Fancy taking a dip in a real desert oasis? How about slipping into a bath warm artesian pool in the frosty pre-dawn quiet, gazing up into the Milky Way - watching shooting stars and waiting for the sky to turn pink as the first golden rays of sun light the Melaleucas fringing the water.
It doesn't get much better than that.
For us, Dalhousie Springs was the real (and ideal) kicking off point for our Simpson Desert adventure - situated in the Witjira National Park on the Western Edge of the Simpson.
The main spring - known to the local aboriginal people as Irrwanyere - is part of a chain of mound springs that form along the outer rim of the Great Artesian Basin - the warm water percolating up through cracks and fissures deep in the earth to create the pools. Meanwhile, all around, the red dust and gibbers of the arid landscape lie in stark, desolate contrast.
After what had been a fairly punishing day on the road from Chambers Pillar, it was pure bliss to ease our dusty bodies into the 40 degree water after setting up camp.
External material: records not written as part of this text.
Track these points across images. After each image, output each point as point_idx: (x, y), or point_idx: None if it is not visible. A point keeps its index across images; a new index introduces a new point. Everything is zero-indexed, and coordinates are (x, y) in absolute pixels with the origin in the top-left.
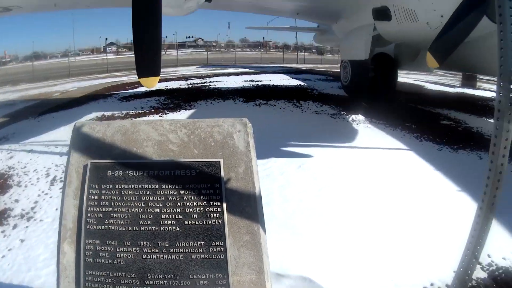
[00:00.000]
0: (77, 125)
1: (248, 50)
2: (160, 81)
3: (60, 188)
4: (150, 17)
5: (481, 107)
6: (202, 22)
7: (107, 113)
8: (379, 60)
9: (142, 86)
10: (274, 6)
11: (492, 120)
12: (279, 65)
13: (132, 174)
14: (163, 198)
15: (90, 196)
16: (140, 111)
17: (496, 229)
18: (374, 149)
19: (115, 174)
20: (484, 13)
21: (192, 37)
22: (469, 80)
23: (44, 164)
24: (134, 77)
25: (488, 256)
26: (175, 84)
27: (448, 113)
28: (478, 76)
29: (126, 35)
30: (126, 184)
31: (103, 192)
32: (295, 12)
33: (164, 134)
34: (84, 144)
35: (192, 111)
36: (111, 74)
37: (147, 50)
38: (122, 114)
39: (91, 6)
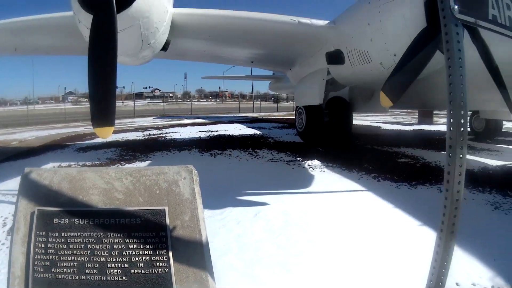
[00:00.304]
0: (25, 171)
1: (205, 100)
2: (117, 132)
3: None
4: (106, 66)
5: (438, 141)
6: (159, 73)
7: (64, 164)
8: (334, 104)
9: (99, 137)
10: (228, 55)
11: None
12: (235, 115)
13: (78, 222)
14: (108, 247)
15: (37, 243)
16: (96, 162)
17: (461, 256)
18: (331, 192)
19: (62, 222)
20: (437, 47)
21: (149, 87)
22: (426, 117)
23: (1, 214)
24: (91, 128)
25: (457, 284)
26: (131, 136)
27: (405, 151)
28: (435, 112)
29: (85, 85)
30: (72, 232)
31: (50, 240)
32: (250, 61)
33: (110, 182)
34: (32, 190)
35: (147, 162)
36: (68, 124)
37: (102, 100)
38: (79, 165)
39: (51, 53)
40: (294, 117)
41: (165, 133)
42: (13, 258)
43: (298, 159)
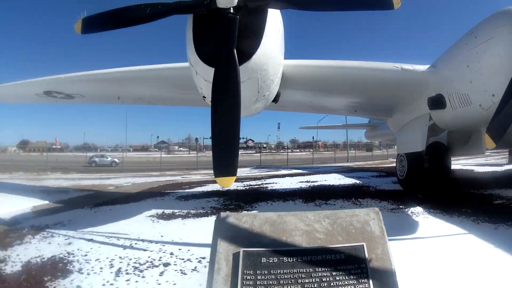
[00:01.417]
0: (221, 216)
1: (298, 151)
2: (215, 182)
3: (127, 280)
4: (230, 117)
5: None
6: (250, 123)
7: (167, 211)
8: (433, 150)
9: (199, 186)
10: (331, 104)
11: None
12: (331, 165)
13: (286, 260)
14: (318, 280)
15: (244, 282)
16: (201, 211)
17: None
18: (436, 237)
19: (270, 261)
20: None
21: (242, 138)
22: None
23: (107, 255)
24: (189, 177)
25: None
26: (231, 186)
27: (500, 192)
28: None
29: (177, 134)
30: (281, 269)
31: (258, 277)
32: (353, 110)
33: (310, 224)
34: (231, 233)
35: (254, 212)
36: (164, 172)
37: (225, 150)
38: (183, 213)
39: (153, 103)
40: (388, 166)
41: (265, 183)
42: None
43: (401, 206)
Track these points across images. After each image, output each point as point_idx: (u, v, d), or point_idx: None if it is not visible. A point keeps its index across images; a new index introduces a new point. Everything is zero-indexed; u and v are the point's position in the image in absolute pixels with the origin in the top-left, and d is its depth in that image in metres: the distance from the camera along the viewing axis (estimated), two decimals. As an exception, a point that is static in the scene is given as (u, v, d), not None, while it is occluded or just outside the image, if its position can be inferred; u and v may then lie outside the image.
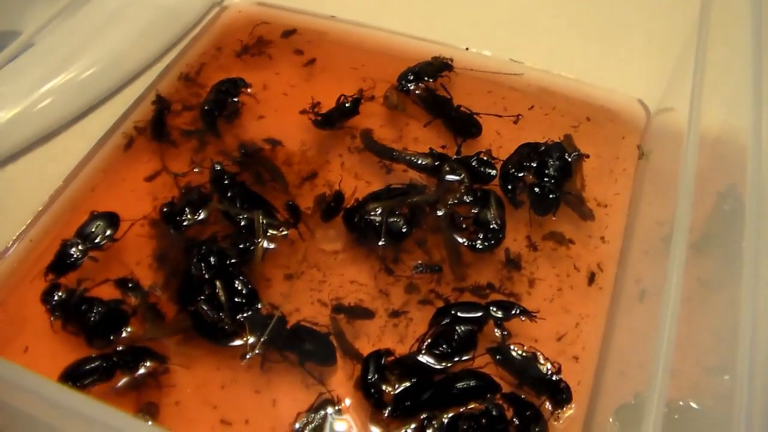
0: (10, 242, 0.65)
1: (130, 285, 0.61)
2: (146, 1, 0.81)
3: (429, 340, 0.57)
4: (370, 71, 0.77)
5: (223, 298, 0.58)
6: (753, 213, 0.44)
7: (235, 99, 0.74)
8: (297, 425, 0.53)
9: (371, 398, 0.54)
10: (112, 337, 0.58)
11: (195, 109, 0.74)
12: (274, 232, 0.63)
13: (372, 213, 0.63)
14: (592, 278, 0.62)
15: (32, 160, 0.70)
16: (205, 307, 0.58)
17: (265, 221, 0.62)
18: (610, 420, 0.52)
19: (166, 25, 0.82)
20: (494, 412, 0.53)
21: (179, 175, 0.68)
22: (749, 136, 0.48)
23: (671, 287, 0.44)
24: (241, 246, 0.61)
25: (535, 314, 0.58)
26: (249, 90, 0.75)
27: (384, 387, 0.54)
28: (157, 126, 0.72)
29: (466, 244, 0.62)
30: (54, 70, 0.74)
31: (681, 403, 0.44)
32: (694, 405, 0.44)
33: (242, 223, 0.63)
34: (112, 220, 0.64)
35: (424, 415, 0.53)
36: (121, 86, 0.77)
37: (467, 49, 0.78)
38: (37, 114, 0.71)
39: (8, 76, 0.71)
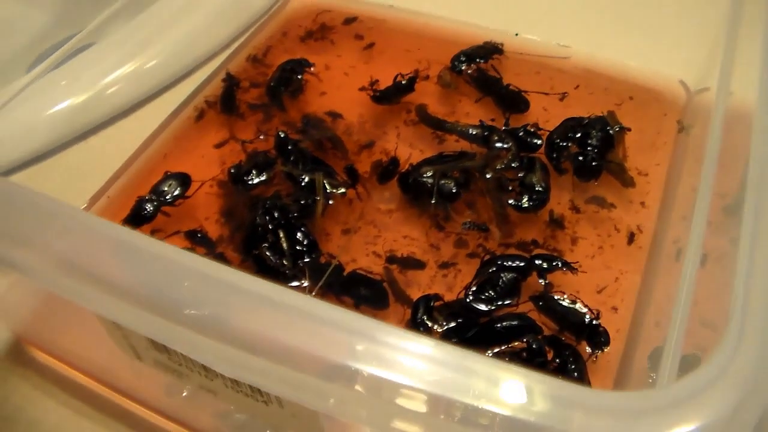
0: (90, 198, 0.70)
1: (198, 236, 0.66)
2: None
3: (475, 287, 0.61)
4: (425, 54, 0.82)
5: (285, 245, 0.63)
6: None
7: (299, 77, 0.79)
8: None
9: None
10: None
11: (262, 87, 0.80)
12: (334, 191, 0.67)
13: (425, 175, 0.67)
14: (631, 238, 0.66)
15: (111, 132, 0.76)
16: (268, 253, 0.62)
17: (325, 181, 0.67)
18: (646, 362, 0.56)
19: (235, 14, 0.88)
20: (534, 346, 0.56)
21: (246, 141, 0.73)
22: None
23: (695, 245, 0.47)
24: (303, 202, 0.66)
25: (576, 266, 0.62)
26: (312, 69, 0.80)
27: (431, 325, 0.58)
28: (226, 100, 0.78)
29: (512, 203, 0.66)
30: (127, 56, 0.81)
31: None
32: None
33: (304, 183, 0.67)
34: (183, 179, 0.69)
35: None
36: (191, 70, 0.83)
37: (517, 34, 0.82)
38: (110, 95, 0.78)
39: (85, 63, 0.78)
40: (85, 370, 0.60)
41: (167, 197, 0.68)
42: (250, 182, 0.68)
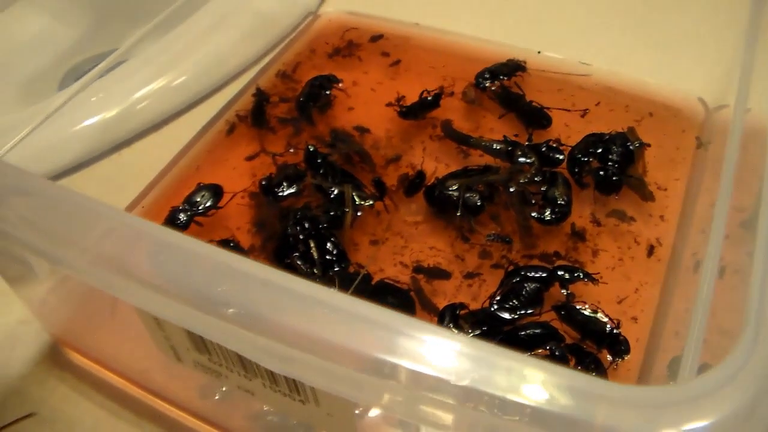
0: (125, 208, 0.72)
1: (231, 245, 0.68)
2: (247, 10, 0.90)
3: (499, 297, 0.63)
4: (449, 71, 0.84)
5: (315, 254, 0.65)
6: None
7: (328, 92, 0.81)
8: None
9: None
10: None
11: (291, 102, 0.82)
12: (362, 203, 0.69)
13: (450, 189, 0.69)
14: (651, 251, 0.67)
15: (144, 145, 0.79)
16: (299, 262, 0.65)
17: (354, 193, 0.69)
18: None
19: (263, 32, 0.91)
20: (557, 353, 0.58)
21: (277, 154, 0.76)
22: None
23: (713, 258, 0.48)
24: (332, 213, 0.68)
25: (597, 277, 0.64)
26: (340, 85, 0.82)
27: (457, 332, 0.60)
28: (257, 114, 0.81)
29: (535, 216, 0.68)
30: (159, 72, 0.84)
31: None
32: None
33: (333, 195, 0.70)
34: (215, 190, 0.72)
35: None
36: (221, 85, 0.86)
37: (539, 52, 0.84)
38: (142, 110, 0.81)
39: (117, 78, 0.81)
40: (121, 372, 0.62)
41: (200, 207, 0.70)
42: (280, 194, 0.70)
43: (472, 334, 0.60)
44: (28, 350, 0.65)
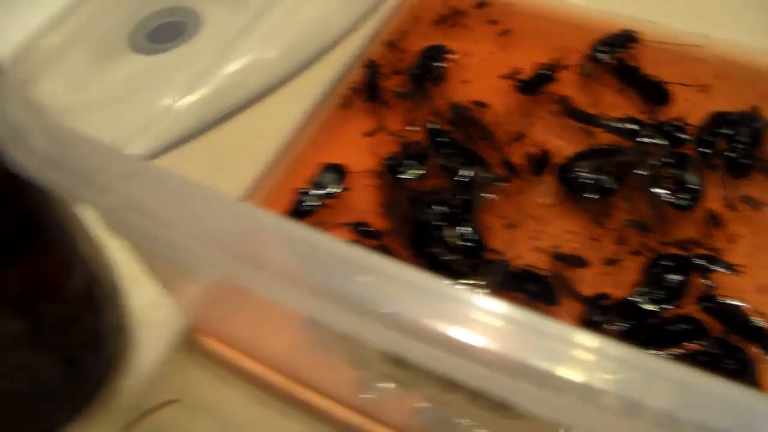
0: (241, 188, 0.72)
1: (364, 228, 0.68)
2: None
3: (642, 287, 0.63)
4: (562, 42, 0.83)
5: (453, 241, 0.64)
6: None
7: (441, 64, 0.80)
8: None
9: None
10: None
11: (403, 74, 0.81)
12: (491, 185, 0.69)
13: (582, 170, 0.68)
14: (787, 237, 0.67)
15: (247, 120, 0.77)
16: (438, 250, 0.64)
17: (482, 174, 0.69)
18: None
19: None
20: (706, 349, 0.58)
21: (398, 134, 0.75)
22: None
23: None
24: (466, 197, 0.67)
25: (737, 267, 0.63)
26: (452, 56, 0.81)
27: (605, 327, 0.60)
28: (371, 88, 0.79)
29: (668, 200, 0.67)
30: (255, 42, 0.82)
31: None
32: None
33: (460, 176, 0.69)
34: (339, 170, 0.71)
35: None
36: (320, 53, 0.84)
37: (654, 22, 0.82)
38: (239, 83, 0.79)
39: (211, 49, 0.79)
40: (264, 361, 0.62)
41: (327, 190, 0.69)
42: (406, 174, 0.70)
43: (620, 327, 0.60)
44: (166, 335, 0.66)
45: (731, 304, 0.61)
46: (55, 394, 0.59)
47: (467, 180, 0.69)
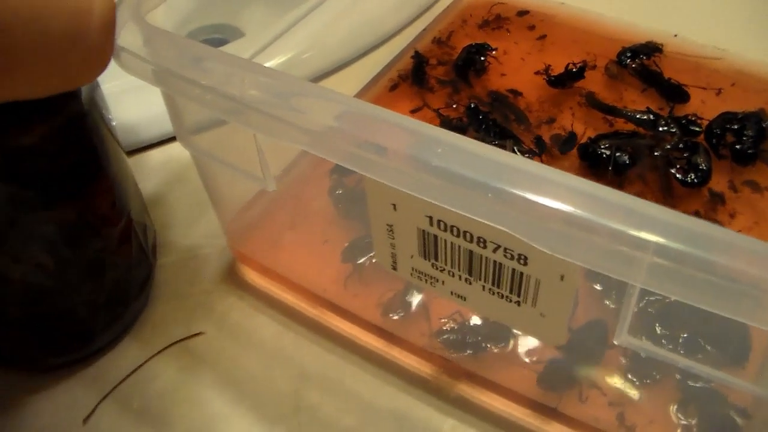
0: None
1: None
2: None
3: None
4: (592, 48, 0.92)
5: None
6: None
7: (483, 58, 0.90)
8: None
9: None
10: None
11: (447, 65, 0.91)
12: (524, 157, 0.77)
13: (602, 147, 0.77)
14: (785, 217, 0.75)
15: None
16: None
17: (515, 147, 0.78)
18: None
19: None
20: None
21: (440, 109, 0.84)
22: None
23: None
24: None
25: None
26: (493, 53, 0.91)
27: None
28: (417, 73, 0.89)
29: (679, 178, 0.75)
30: (319, 32, 0.92)
31: None
32: None
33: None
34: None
35: None
36: (377, 45, 0.95)
37: (676, 35, 0.92)
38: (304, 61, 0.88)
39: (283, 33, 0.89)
40: (300, 289, 0.70)
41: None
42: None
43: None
44: (212, 267, 0.73)
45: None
46: (100, 315, 0.63)
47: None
But it was our pre-dawn swim the next morning - at the suggestion of one of the campsite volunteers - that made this stop unforgettable.
A photograph simply wouldn't do it justice. Endless stars. Bracing desert air. Blood warm water, and a sky that turned from inky black to pink to vivid blue. Unbelievable.
It's not hard to see why this place has been so significant to the local aboriginal people through the generations, and not just from a survival perspective. It is a place associated with many traditional stories and songs - with ancient campsites and artefacts scattered around the area.
Camping: The Main "modern day" Camp Ground at Dalhousie Springs was well set up when we arrived, with plenty of sites set up in "loops". We were a mid to late afternoon arrival, and it was already pretty busy, which meant we didn't get the pick of the sites (or the loops) - and there was a fair bit of bull dust (both figuratively and literally) to contend with! But the facilities were clean and more than adequate (showers and flushing toilets) - and the volunteers (available through the busy winter season) helpful. There are alternates to the main camp site - including 3 O'Clock Creek - which are reportedly very good, and a viable "bush camping" alternative if the main site is too busy. The water at the Main Camp site was not potable, but according to Parks SA, drinking water is available from the bore at 3 O'Clock Creek - which would make it the last place to fill up before crossing the desert. We had full jerry cans, so didn't worry.
There were no campfires allowed - and whilst we had heard that mosquitoes could be a problem, we didn't encounter any.
You will need a desert parks pass to camp at Dalhousie (and for your trip into the Simpson) - these can be booked here.
Getting There: From Chambers Pillar, it was about a 330km drive South West via Finke and Mt Dare following the Old Ghan Heritage Trail, running alongside the route of the famous Finke Desert Race. The road was heavily corrugated in places, and it took us a good five hours behind the wheel (not including stops) to reach our destination.
You'd have to be brave (or stupid) to tackle it in a standard car or even a soft roader, and the track was rough enough to cook one of the shock absorbers on one of our touring party's Kimberley Kamper. Strangely enough, this provided our first "stroke of luck" for the day. We'd pulled up at Finke for lunch, and as our mate Dan (Brasch) was lying prone beneath his camper checking out the damage - another Landcruiser rolled in towing a Kimberley, and the driver casually strolled over and said to Dan "Looks like you've done a shocky...I've got a spare if you need it."
Happy days! So while the rest of us were making our ham and cheese and salad wraps, Dan got stuck into replacing a shock absorber.
Problems solved, we continued rolling down the old Ghan route after lunch - hard to believe how tough it must have been putting a railway line through this country back in the days. Construction began back in 1878 and it wasn't finished until 1929 - and there are plenty of relics, including old sidings to take a look at along the way.
Another 100km of corrugations further down the track we arrived at the Mount Dare Hotel/Roadhouse for a re-fuel, a beer and a bit of a break....and this is where our second stroke of luck hit.
As the last refuelling point before heading into the "desert proper" for the run to Birdsville, the fuel bowsers are obviously pretty popular. All five of our touring party lined up to top up our tanks (to replace what was used in the run down from Alice) - and all five of us got our fill.....just. As Wes was pumping the last into his cruiser ute, the Roadhouse's tank literally started blowing air and ran dry. The poor bastard who was next in line had to wait two days for the next fuel truck to arrive. Needless to say, he was not a happy camper, and we decided to hit the road before we found ourselves in an arm wrestle (or worse).